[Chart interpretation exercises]
=-=-=
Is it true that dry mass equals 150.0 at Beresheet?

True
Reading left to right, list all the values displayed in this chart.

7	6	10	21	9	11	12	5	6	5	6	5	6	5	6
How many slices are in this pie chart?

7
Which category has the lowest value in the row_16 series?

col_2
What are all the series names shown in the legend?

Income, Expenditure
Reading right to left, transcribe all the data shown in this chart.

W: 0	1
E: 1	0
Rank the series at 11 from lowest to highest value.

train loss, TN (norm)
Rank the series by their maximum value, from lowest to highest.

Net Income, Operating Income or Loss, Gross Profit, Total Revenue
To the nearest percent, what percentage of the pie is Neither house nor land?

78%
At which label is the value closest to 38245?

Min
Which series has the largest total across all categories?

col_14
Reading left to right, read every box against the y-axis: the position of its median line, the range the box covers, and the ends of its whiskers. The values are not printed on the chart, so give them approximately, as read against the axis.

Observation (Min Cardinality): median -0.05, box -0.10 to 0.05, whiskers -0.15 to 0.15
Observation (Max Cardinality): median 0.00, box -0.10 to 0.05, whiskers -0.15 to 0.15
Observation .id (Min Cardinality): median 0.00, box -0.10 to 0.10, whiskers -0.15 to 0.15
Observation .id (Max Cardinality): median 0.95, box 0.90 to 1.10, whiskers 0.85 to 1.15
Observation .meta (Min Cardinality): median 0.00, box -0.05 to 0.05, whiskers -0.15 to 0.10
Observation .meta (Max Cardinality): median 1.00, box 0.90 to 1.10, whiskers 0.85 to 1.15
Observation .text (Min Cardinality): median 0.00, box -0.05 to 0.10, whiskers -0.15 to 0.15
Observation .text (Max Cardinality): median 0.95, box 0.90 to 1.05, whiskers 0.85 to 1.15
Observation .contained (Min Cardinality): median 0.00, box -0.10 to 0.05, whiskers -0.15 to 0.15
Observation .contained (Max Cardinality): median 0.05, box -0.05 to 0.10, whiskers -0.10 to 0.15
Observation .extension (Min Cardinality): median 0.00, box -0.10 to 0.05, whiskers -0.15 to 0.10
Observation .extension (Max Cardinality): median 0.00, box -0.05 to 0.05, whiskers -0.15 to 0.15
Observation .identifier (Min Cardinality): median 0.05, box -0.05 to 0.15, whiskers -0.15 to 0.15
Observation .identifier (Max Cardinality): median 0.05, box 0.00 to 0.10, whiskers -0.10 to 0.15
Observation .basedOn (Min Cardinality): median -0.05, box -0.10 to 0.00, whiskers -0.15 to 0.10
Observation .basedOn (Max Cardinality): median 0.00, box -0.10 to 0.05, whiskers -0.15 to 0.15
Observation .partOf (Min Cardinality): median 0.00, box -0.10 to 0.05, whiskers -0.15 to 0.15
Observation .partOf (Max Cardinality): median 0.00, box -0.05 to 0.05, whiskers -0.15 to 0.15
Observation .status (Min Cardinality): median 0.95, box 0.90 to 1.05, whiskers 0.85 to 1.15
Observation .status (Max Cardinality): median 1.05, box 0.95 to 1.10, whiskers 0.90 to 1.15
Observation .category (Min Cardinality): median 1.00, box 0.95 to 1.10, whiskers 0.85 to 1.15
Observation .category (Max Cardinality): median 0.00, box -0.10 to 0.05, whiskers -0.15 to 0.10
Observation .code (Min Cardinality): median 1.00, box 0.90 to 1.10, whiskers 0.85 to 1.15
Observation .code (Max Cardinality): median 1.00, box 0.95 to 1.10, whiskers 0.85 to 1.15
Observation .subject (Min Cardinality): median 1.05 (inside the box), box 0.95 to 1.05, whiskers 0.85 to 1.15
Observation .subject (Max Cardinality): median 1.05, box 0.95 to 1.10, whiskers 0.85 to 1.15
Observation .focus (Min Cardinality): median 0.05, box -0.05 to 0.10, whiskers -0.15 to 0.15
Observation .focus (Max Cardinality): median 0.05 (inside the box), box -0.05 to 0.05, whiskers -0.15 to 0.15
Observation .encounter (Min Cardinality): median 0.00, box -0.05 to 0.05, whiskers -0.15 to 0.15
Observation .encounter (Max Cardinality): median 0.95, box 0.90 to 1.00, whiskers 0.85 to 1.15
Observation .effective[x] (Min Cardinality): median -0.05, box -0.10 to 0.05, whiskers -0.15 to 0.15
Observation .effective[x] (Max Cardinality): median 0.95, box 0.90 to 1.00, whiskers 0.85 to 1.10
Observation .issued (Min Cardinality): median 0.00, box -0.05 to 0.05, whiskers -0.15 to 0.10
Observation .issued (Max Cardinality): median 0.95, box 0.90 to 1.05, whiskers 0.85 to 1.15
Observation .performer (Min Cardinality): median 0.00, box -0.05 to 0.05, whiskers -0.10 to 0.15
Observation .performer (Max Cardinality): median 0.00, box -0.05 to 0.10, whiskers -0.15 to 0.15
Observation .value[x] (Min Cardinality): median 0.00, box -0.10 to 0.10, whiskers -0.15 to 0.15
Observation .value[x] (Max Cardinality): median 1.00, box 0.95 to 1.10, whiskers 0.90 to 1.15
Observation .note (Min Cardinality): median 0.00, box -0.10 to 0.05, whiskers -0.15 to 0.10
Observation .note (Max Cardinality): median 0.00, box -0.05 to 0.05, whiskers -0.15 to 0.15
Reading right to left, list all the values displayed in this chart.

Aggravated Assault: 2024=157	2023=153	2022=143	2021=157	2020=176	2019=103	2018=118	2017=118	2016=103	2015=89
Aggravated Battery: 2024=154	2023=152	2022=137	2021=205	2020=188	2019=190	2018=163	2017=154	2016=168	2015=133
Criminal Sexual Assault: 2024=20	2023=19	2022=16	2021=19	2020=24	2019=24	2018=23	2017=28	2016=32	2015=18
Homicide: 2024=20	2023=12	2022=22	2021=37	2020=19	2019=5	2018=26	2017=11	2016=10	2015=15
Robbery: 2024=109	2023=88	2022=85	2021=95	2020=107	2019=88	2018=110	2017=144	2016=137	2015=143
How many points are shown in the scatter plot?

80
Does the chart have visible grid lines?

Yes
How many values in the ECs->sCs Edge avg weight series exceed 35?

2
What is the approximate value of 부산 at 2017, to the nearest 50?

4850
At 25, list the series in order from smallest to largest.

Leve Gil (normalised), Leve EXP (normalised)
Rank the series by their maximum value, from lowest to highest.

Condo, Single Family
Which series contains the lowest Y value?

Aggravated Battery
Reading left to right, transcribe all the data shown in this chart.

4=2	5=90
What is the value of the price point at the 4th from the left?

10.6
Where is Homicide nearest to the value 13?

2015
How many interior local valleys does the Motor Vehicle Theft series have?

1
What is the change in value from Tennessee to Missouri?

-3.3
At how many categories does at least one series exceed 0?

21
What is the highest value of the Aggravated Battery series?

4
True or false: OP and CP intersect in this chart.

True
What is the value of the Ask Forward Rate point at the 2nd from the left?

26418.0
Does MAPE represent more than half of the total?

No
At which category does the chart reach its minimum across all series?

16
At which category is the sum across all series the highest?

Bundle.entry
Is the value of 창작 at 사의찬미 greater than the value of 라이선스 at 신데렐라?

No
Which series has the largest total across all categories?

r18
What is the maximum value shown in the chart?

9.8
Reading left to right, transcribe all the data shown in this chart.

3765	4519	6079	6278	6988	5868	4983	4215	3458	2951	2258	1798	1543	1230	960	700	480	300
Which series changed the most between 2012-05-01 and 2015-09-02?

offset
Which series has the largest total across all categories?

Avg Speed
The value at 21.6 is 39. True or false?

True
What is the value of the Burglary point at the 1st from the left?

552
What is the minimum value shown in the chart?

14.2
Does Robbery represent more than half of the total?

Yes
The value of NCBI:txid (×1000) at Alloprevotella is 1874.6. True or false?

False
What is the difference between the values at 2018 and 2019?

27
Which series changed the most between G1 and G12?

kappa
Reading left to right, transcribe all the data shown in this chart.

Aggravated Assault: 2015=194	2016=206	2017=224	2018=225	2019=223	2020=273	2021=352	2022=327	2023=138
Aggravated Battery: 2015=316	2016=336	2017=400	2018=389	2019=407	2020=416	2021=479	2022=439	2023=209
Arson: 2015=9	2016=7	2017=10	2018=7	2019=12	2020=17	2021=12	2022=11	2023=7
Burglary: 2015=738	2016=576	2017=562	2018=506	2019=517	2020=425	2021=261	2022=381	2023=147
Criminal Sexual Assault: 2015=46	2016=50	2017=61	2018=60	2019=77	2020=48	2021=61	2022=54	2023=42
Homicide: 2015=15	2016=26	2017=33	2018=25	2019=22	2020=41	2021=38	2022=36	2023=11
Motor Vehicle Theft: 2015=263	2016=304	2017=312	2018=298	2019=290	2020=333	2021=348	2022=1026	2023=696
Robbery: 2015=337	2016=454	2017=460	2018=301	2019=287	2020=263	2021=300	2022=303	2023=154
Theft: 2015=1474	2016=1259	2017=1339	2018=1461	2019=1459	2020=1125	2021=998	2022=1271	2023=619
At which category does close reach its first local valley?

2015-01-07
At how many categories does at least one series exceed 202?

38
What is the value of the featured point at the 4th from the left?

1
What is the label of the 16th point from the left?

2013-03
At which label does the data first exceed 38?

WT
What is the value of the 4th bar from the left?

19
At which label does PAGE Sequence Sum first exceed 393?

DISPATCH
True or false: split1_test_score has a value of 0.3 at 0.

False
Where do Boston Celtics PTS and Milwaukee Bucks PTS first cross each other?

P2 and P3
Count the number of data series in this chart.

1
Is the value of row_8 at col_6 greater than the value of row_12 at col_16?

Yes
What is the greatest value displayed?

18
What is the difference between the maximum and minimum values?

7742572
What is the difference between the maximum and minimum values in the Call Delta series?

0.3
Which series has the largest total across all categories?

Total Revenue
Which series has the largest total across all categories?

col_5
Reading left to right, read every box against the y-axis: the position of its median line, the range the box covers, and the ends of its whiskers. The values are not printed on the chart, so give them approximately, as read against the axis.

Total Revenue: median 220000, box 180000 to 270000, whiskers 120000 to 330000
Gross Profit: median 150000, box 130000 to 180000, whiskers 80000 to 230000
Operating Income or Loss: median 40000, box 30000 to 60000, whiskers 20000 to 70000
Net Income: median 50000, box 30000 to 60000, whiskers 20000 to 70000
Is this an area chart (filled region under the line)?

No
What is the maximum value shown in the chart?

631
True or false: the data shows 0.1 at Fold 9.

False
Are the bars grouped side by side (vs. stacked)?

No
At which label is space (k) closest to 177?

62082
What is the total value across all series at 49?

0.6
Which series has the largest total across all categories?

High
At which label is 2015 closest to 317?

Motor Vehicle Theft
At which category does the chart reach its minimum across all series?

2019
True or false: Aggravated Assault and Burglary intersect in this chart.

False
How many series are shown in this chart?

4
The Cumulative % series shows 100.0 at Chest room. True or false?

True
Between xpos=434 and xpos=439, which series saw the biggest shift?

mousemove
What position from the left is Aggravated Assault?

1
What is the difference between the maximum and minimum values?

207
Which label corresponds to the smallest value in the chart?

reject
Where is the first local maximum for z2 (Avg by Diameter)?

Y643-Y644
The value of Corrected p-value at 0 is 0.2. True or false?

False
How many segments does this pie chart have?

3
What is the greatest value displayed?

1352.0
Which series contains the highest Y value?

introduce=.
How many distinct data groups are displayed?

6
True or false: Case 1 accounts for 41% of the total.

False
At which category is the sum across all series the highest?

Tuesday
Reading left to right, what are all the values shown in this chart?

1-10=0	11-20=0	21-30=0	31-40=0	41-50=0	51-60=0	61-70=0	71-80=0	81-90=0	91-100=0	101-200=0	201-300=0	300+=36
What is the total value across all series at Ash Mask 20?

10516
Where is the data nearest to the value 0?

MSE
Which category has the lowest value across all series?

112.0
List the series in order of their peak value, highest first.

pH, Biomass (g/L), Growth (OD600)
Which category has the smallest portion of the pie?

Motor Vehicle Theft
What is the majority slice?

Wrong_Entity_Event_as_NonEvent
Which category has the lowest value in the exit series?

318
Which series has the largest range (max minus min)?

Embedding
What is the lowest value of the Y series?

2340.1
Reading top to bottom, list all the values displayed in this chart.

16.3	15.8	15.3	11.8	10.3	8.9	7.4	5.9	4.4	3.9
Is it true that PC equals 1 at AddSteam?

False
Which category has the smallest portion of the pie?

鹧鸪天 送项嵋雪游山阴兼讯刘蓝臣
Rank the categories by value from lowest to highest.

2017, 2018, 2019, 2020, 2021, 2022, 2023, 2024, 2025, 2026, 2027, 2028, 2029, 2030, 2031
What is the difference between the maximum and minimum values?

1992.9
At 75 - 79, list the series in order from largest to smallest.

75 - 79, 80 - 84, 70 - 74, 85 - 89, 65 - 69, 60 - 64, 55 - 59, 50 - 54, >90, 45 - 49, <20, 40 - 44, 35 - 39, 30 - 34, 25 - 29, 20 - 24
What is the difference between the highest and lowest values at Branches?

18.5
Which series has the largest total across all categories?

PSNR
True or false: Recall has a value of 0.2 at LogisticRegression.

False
=-=-=
◆ What needs to be done:
Update the items from the first line through the line containing "Reading right to left, transcribe", and give those lines again with "chart" replaced by "graph" and nothing else changed.

◆ Answer box:
Is it true that dry mass equals 150.0 at Beresheet?

True
Reading left to right, list all the values displayed in this graph.

7	6	10	21	9	11	12	5	6	5	6	5	6	5	6
How many slices are in this pie graph?

7
Which category has the lowest value in the row_16 series?

col_2
What are all the series names shown in the legend?

Income, Expenditure
Reading right to left, transcribe all the data shown in this graph.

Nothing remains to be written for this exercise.